Prime Minister Shinzo Abe was concerned that scary headlines about leaking radioactive water would seriously compromise Tokyo’s bid to host the 2020 Olympics, so the government quickly endorsed the ice wall project and dug into its budget to come up with the Yen 47 billion of public money to pay for it along with other technology to deal with the crisis.
It allowed Abe to controversially declare everything "under control," during a Tokyo presentation that celebrated Japan getting the games over Istanbul and Madrid.
Beleaguered Tepco is already a ward of the state, with the government owning just over 50 percent of the company's shares -- its price to inject some Yen 10 trillion in public money to help the utility meet its huge compensation liabilities.
The crisis would ease considerably if Tepco could get another piece of decontamination technology working properly. The Advanced Liquid Processing System (ALPS) has the capability of removing some 62 different radionuclides (atoms with unstable nuclei), everything except tritium, a radioactive isotope of hydrogen.
The ALPS decontamination technology was developed by an American company called Energy Solutions and is administered at the Fukushima site by the Toshiba Corp. If it were working as advertised, the treated water would probably be safe enough to dump into the ocean.
That would be a boon to fishermen in the region who have suffered from being so close to the disaster site. South Korea, for example, still bans importation of fish caught from eight northeast Japan prefectures -- including two that don't even have a coastline.
Unfortunately, Toshiba has had a difficult time getting the system working properly. Problems concerning corrosion have delayed full employment of the technology.

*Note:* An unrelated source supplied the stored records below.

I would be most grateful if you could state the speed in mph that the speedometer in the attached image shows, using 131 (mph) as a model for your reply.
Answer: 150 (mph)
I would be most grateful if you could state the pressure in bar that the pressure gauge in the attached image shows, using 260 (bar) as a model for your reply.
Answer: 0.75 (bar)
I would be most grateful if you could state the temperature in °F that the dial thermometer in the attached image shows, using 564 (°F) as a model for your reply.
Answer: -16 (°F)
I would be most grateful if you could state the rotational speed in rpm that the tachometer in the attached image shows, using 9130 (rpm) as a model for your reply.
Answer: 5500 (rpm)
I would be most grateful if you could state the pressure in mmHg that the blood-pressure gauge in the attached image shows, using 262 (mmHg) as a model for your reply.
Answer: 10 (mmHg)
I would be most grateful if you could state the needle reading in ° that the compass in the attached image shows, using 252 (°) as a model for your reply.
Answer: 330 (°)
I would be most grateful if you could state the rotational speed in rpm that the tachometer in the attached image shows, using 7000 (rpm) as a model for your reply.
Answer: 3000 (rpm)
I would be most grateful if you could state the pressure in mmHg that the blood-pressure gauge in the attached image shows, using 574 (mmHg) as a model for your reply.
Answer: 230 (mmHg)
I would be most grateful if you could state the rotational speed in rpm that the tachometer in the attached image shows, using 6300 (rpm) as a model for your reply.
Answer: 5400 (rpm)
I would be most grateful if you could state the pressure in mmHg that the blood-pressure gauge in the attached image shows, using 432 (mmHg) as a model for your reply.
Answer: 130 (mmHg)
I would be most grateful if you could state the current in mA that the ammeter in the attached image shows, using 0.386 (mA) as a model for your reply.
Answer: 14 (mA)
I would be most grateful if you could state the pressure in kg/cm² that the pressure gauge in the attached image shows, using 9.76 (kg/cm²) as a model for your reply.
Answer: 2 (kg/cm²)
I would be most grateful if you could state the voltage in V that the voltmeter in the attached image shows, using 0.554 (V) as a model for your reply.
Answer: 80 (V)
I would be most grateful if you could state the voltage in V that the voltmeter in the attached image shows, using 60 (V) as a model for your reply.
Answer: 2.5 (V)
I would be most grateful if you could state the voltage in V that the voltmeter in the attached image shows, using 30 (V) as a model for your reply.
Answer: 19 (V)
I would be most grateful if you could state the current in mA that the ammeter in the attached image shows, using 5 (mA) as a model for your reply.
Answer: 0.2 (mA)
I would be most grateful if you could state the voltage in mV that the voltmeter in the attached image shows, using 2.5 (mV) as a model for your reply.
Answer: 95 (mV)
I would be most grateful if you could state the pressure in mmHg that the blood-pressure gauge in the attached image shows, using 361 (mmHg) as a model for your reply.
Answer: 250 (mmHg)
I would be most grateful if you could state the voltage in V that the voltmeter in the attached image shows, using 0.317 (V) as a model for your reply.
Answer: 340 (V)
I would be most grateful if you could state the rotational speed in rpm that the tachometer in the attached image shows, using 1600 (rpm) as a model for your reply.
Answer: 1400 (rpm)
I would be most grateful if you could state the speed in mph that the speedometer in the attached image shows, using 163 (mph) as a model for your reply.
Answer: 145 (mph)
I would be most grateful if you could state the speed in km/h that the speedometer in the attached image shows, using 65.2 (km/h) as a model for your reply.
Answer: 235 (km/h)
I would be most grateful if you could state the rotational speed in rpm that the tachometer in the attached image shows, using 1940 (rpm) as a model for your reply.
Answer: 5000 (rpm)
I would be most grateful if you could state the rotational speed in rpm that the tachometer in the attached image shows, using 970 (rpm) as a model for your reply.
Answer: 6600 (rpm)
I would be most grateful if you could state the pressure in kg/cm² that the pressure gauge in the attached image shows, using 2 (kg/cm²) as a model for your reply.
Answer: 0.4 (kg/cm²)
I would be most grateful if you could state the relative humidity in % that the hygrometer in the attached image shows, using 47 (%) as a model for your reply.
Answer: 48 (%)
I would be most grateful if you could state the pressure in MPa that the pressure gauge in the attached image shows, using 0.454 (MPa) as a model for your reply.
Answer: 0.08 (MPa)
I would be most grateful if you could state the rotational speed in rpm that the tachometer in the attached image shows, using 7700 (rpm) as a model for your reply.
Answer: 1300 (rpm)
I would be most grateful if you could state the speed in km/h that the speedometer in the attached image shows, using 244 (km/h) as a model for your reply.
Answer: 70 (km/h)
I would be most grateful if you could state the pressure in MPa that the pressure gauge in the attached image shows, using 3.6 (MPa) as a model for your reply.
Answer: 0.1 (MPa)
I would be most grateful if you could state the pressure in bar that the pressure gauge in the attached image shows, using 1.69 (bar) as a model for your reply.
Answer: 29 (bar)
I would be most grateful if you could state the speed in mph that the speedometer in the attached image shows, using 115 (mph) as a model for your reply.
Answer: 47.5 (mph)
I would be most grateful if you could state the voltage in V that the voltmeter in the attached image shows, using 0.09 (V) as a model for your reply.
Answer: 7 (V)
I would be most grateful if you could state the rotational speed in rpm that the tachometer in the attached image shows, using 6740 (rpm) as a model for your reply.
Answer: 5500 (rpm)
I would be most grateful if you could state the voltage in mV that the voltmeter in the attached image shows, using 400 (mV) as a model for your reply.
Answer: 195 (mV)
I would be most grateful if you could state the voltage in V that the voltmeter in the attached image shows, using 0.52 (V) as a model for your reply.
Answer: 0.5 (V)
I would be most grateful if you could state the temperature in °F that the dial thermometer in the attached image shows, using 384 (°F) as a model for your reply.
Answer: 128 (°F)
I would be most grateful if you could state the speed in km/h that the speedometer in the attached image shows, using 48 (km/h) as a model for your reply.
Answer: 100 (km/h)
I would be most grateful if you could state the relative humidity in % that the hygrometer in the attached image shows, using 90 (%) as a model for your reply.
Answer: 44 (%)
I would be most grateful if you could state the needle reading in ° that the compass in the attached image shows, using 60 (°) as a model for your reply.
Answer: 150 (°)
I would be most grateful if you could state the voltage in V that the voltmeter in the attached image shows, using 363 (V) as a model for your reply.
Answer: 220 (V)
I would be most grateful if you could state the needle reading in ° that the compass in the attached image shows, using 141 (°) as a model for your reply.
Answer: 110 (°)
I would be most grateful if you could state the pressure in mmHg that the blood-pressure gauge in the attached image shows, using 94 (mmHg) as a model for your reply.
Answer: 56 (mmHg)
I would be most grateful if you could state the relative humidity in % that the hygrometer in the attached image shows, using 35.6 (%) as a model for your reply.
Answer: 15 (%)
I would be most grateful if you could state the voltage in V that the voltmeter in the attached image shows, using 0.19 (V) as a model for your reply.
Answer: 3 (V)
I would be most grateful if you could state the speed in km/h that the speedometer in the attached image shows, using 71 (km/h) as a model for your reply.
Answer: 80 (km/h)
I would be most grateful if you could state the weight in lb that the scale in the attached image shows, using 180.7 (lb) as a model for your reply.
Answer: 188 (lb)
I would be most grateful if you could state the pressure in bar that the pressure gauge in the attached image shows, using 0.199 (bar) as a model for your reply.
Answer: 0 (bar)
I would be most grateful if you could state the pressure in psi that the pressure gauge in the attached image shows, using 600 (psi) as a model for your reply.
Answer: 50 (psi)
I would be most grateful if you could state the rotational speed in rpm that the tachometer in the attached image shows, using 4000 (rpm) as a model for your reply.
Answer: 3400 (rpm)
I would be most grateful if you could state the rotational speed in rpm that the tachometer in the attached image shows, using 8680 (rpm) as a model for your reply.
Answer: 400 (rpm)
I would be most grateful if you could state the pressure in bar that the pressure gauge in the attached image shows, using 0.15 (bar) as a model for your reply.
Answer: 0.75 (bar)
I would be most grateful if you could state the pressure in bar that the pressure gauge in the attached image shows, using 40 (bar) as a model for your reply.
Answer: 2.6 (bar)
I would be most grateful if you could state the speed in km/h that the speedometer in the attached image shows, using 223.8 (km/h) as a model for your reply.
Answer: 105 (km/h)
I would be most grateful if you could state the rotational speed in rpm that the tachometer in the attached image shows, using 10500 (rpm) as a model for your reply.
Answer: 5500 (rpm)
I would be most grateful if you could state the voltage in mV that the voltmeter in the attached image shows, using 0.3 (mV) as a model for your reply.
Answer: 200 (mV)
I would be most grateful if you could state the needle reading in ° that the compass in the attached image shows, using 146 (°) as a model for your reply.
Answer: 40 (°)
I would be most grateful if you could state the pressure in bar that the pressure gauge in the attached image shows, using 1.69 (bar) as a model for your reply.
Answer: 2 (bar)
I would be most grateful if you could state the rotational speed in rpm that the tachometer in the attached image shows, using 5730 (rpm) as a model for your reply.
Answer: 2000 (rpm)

Japan's new Nuclear Regulation Authority, created as an independent watchdog in the wake of the disaster, has repeatedly warned Tepco to get its decontamination act together.
The nuclear regulator has a strong hold over Tepco, in that the utility is very anxious to get one or more of its seven huge but undamaged nuclear power plants located on the Sea of Japan back in operation. Its plan to return to profitability depends on it.
Like every other one of Japan’s 48 nuclear reactors, Tepco’s non-damaged nuclear plants have been offline for two years while the new nuclear safety watchdog determines whether they meet new and stricter safety standards that would allow some of them to restart.
One of the 17 plants with pending restart applications is one of the Sea of Japan plants, but the chairman of the nuclear regulator, Shunichi Tanaka, has threatened to return the application if Tepco doesn't get the groundwater situation in hand.
That is one reason why, despite the reservations, the ice wall will likely get built.